With temperatures dropping fast, it’s that time of year for some motorcycle riders. So, as you get ready to put your bike away, here are some tips to keep your motorcycle in tip-top shape for the winter.
Obviously this is the first choice if and when possible. Whatever house I end up in, it will have a garage, if not, I would need a storage shed for two motorcycles that I can run electric to in order to keep the battery tenders connected to my motorcycles. If not, worst case scenario, since I’m buying a cargo trailer, I can store it there and run extension cords to it.
I’ve looked into the possibility of storage facilities, but haven’t found any that have electrical hookups, but I don’t feel like driving to one on a regular basis either.
Living my entire life in Miami, I had no idea dealerships will store your motorcycle during the winter months. Sounds like a great idea. Make it their problem and they will maintain it as well. That is the perfect time to put any upgrades on your motorcycle or required maintenance.
Speaking with someone online a few days ago, I told him I never did upgrades to my motorcycle because I never wanted to be without it for two weeks since Florida is year-round riding weather. Now, I can finally do everything I always wanted to do to my motorcycle.
Even if in a garage, make sure to get a motorcycle cover. Years ago I kept my Goldwing in the garage but without a cover, until I dropped something on the tank and it chipped the paint. Never again.
Now, for covers, believe it or not, I prefer thick bed comforters. You could buy the standard nylon motorcycle cover, but I hate removing it, tying the straps to the rim so the wind doesn’t lift it, or clipping it together. If not, I’m trying to figure out which is the front part. With a thick cover, it slides right off and if something falls on it, the comforter is thick enough to protect it. Just buy one at any Goodwill store.
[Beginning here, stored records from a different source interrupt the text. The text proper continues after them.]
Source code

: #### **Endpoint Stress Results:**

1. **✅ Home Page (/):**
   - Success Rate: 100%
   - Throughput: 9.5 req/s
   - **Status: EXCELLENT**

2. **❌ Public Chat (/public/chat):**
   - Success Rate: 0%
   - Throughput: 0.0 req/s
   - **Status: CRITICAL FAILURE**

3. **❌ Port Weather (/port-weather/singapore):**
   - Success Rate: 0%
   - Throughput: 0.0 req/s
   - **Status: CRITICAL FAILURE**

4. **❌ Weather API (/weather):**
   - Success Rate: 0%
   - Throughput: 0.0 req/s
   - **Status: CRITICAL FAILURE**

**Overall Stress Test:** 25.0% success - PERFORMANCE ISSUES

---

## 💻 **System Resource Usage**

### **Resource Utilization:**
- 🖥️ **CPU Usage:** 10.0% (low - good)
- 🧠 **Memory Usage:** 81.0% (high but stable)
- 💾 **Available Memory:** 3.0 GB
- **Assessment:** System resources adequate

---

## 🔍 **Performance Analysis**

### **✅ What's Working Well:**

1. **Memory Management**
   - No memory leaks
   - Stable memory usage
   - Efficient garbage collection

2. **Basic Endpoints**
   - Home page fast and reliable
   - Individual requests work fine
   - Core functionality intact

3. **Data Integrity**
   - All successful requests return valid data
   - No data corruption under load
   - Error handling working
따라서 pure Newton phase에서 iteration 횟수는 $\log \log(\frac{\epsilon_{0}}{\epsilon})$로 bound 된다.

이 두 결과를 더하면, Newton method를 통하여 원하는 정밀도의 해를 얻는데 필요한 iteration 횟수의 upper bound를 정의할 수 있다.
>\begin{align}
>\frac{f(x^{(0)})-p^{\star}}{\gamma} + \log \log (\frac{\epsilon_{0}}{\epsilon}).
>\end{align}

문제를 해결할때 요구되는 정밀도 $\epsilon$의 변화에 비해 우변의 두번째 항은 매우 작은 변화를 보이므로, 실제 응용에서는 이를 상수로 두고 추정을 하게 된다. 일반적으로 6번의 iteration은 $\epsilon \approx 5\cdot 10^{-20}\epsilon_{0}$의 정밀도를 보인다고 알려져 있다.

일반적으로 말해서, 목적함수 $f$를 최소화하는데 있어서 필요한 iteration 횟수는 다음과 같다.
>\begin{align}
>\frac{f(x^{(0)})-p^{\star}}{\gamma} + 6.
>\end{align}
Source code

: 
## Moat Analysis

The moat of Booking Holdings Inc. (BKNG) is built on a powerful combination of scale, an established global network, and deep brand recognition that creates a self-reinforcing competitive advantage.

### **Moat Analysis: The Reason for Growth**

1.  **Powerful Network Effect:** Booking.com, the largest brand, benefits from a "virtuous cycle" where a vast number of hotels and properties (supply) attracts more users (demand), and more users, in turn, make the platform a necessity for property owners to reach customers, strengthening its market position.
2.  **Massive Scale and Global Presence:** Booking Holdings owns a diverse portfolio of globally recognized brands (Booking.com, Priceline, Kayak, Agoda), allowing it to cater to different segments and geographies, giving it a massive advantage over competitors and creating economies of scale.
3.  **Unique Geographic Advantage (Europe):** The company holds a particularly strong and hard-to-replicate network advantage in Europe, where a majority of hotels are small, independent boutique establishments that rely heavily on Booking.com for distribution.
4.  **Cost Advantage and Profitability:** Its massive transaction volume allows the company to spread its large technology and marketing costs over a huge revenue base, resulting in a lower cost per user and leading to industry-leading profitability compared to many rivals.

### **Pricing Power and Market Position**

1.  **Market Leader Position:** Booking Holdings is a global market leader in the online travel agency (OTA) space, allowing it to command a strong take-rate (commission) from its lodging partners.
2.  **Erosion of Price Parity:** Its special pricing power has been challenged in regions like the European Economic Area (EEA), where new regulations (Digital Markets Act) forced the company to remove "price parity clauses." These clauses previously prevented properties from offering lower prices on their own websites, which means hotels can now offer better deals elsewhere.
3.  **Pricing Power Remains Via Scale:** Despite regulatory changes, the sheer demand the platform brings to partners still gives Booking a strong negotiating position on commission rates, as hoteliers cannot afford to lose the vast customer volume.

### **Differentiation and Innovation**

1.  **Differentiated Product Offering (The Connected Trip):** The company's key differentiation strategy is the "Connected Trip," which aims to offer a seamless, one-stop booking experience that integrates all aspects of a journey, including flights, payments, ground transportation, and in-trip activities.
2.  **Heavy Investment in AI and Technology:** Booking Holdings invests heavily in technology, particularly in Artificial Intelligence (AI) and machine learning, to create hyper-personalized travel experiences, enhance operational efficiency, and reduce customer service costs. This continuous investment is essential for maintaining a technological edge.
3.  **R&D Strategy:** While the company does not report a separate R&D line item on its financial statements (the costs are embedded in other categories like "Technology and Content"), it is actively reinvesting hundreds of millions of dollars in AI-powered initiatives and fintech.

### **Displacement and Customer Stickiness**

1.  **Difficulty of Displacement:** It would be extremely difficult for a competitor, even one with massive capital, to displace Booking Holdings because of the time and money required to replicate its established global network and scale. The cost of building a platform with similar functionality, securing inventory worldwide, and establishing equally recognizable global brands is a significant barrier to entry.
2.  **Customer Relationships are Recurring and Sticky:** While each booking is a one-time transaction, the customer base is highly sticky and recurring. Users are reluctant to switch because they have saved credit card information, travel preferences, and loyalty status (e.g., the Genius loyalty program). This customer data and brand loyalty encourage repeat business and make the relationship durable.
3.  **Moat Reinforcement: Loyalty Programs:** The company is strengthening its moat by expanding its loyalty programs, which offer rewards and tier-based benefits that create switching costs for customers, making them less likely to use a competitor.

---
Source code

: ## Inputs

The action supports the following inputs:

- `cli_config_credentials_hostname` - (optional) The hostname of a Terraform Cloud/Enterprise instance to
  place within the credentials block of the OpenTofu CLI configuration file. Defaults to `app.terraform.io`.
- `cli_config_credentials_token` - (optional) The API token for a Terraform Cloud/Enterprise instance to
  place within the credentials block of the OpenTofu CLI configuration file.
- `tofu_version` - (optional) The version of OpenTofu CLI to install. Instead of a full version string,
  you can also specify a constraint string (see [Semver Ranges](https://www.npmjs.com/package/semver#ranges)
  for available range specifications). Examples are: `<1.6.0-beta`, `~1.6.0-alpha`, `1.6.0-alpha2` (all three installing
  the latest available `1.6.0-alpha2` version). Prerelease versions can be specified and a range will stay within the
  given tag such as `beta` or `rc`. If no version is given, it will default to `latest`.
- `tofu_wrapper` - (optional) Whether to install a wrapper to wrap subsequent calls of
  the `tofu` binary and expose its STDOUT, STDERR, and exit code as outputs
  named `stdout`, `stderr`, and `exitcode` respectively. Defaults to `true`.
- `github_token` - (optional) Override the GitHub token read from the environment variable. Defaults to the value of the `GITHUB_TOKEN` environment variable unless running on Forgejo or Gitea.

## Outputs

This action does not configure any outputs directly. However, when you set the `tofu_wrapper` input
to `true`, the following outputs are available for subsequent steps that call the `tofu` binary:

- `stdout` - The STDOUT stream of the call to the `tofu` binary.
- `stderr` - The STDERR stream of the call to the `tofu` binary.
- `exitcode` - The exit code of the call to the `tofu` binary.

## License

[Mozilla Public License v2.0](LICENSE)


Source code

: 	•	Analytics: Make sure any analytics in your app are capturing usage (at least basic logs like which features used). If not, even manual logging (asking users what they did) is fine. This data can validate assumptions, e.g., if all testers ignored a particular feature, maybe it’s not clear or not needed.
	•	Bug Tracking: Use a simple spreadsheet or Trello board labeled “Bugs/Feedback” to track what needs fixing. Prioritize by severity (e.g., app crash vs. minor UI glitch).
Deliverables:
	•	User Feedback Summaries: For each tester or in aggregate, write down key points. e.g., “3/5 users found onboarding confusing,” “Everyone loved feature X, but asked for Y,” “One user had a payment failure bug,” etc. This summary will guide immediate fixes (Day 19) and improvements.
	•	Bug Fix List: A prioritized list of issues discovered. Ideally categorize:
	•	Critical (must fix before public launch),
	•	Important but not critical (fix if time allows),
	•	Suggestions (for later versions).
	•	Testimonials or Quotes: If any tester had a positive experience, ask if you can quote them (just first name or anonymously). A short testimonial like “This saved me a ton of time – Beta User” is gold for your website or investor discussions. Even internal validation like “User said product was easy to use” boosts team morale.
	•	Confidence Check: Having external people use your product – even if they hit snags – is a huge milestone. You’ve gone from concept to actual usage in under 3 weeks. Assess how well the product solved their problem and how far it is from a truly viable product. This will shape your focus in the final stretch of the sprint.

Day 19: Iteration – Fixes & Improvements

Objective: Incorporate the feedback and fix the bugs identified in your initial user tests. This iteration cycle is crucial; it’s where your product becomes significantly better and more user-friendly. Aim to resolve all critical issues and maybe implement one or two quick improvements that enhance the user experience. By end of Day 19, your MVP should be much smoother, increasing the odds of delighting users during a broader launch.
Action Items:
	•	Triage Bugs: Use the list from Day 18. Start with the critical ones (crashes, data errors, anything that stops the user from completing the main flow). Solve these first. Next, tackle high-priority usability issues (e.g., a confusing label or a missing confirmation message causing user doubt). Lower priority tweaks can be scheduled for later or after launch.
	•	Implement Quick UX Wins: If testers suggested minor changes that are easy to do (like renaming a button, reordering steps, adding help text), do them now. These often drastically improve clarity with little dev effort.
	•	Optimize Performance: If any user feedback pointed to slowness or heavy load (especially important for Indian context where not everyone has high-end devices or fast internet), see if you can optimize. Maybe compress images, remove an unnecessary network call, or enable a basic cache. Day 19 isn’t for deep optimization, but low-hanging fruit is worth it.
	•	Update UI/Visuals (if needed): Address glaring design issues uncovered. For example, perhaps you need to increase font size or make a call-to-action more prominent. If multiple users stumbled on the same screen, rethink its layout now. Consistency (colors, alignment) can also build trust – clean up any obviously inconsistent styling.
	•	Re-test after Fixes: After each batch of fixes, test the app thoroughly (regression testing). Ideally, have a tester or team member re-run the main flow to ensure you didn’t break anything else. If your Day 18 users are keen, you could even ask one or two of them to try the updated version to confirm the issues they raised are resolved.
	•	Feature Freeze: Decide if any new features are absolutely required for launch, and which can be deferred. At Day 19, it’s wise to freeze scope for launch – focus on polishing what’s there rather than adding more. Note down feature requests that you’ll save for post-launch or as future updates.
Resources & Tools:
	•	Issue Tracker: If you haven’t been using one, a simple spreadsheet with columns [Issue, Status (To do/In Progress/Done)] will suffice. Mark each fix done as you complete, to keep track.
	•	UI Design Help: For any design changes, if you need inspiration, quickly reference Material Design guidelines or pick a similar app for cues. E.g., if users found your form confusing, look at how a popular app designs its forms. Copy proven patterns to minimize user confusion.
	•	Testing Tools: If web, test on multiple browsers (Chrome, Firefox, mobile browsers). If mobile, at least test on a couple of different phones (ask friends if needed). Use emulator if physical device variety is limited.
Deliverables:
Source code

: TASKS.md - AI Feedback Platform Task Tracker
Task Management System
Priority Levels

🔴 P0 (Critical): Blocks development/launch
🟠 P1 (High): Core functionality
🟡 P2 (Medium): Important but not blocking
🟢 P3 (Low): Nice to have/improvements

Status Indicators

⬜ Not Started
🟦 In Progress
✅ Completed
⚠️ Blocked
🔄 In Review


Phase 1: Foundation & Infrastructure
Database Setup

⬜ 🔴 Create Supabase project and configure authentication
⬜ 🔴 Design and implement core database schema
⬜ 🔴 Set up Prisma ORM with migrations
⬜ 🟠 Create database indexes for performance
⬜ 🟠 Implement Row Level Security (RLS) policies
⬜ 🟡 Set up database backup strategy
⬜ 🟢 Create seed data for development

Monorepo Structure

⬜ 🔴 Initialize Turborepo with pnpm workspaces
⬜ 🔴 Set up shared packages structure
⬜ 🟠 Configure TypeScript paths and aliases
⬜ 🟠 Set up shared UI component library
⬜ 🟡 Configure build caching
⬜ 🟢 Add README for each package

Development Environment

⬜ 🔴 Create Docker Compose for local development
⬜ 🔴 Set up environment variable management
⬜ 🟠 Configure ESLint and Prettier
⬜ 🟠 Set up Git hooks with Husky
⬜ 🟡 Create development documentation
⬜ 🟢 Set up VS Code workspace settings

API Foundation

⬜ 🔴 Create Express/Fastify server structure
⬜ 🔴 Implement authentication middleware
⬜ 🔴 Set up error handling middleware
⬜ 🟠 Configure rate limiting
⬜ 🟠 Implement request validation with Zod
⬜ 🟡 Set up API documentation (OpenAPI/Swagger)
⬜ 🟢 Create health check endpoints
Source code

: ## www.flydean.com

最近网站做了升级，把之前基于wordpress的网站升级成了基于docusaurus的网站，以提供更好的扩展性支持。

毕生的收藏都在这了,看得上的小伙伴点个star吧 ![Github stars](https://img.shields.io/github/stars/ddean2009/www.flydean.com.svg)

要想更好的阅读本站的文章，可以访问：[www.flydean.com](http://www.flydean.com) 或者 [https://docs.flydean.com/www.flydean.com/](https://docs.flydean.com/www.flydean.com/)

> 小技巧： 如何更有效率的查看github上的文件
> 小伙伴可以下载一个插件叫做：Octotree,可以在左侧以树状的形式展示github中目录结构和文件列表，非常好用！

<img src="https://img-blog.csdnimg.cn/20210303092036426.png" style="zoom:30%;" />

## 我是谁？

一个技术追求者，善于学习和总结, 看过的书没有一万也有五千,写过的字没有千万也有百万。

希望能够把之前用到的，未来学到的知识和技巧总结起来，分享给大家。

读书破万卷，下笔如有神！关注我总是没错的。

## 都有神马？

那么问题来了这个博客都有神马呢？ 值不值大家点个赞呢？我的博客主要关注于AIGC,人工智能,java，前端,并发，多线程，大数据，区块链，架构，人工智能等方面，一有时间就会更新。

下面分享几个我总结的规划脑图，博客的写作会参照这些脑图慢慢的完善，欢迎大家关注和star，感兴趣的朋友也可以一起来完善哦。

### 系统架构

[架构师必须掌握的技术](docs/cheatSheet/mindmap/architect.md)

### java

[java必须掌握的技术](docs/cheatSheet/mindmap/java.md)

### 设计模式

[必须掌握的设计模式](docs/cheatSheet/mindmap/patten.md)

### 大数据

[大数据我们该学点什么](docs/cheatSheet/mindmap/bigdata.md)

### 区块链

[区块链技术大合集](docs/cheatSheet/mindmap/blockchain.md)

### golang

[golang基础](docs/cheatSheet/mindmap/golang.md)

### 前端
If you have to have your motorcycle outside, one option is the portable garages that cover your motorcycle. They are pricey, but at least it protects your motorcycle somewhat from the elements; moisture being your biggest enemy.
Try using water repellent spray and that should help somewhat with keeping moisture under control.
As mentioned above, make sure to have a battery tender. It is cheap, twenty dollars or less, and probably the best investment you can make since current continues to flow through the battery, keeping it charged. Sealed batteries have zero maintenance basically, so that is enough. If you are old school, I’ve been told by friends that live up north to rub some Vaseline on the terminals to prevent corrosion.
Anti-freeze is a must to add to your coolant. I should add gas stabilizer to my generator too, but I admit I don’t. But, I’ll make a note now to do so and make sure you do to.
Change it- it’s that simple and the filter as well. And don’t forget to lube the chain as well.
One final thought, I ride a lot less in the summers in south Florida because the weather is brutal. The same way some cannot ride in the winter because of the weather is the same for us in Miami since one hundred degrees does not make for good riding weather. Thus, I like to start up my motorcycles and I also move it from its position since I have read before that keeping the motorcycle in the same spot will flatten the tires over time.